What's the fastest way to recursively search for files in python?
Maybe not the answer you were hoping for, but I think these timings are useful. Run on a directory with 15,424 directories totalling 102,799 files (of which 3059 are .py files).
Python 3.6:
import os
import glob
def walk():
pys = []
for p, d, f in os.walk('.'):
for file in f:
if file.endswith('.py'):
pys.append(file)
return pys
def iglob():
pys = []
for file in glob.iglob('**/*', recursive=True):
if file.endswith('.py'):
pys.append(file)
return pys
def iglob2():
pys = []
for file in glob.iglob('**/*.py', recursive=True):
pys.append(file)
return pys
# I also tried pathlib.Path.glob but it was slow and error prone, sadly
%timeit walk()
3.95 s ± 13 ms per loop (mean ± std. dev. of 7 runs, 1 loop each)
%timeit iglob()
5.01 s ± 19.2 ms per loop (mean ± std. dev. of 7 runs, 1 loop each)
%timeit iglob2()
4.36 s ± 34 ms per loop (mean ± std. dev. of 7 runs, 1 loop each)

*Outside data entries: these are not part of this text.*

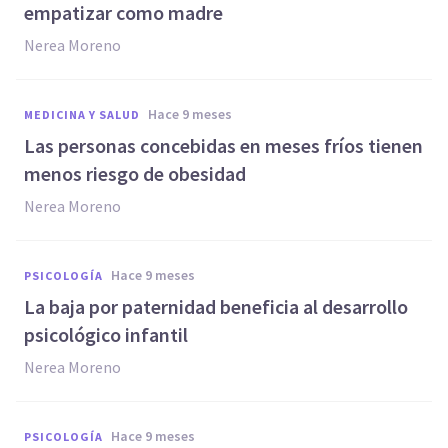
empatizar como madre
Nerea Moreno
hace 9 meses
MEDICINA Y SALUD
Las personas concebidas en meses fríos tienen
menos riesgo de obesidad
Nerea Moreno
hace 9 meses
PSICOLOGÍA
La baja por paternidad beneficia al desarrollo
psicológico infantil
Nerea Moreno
hace 9 meses
PSICOLOGÍA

Using GNU find (4.6.0) on cygwin (4.6.0-1)
Edit: The below is on WINDOWS, on LINUX I found find
to be about 25% faster
$ time find . -name '*.py' > /dev/null
real 0m8.827s
user 0m1.482s
sys 0m7.284s
Seems like os.walk
is as good as you can get on windows.
Comments
-
Noise in the street almost 2 years
I need to generate a list of files with paths that contain a certain string by recursively searching. I'm doing this currently like this:
for i in iglob(starting_directory+'/**/*', recursive=True): if filemask in i.split('\\')[-1]: # ignore directories that contain the filemask filelist.append(i)
This works, but when crawling a large directory tree, it's woefully slow (~10 minutes). We're on Windows, so doing an external call to the unix find command isn't an option. My understanding is that glob is faster than os.walk.
Is there a faster way of doing this?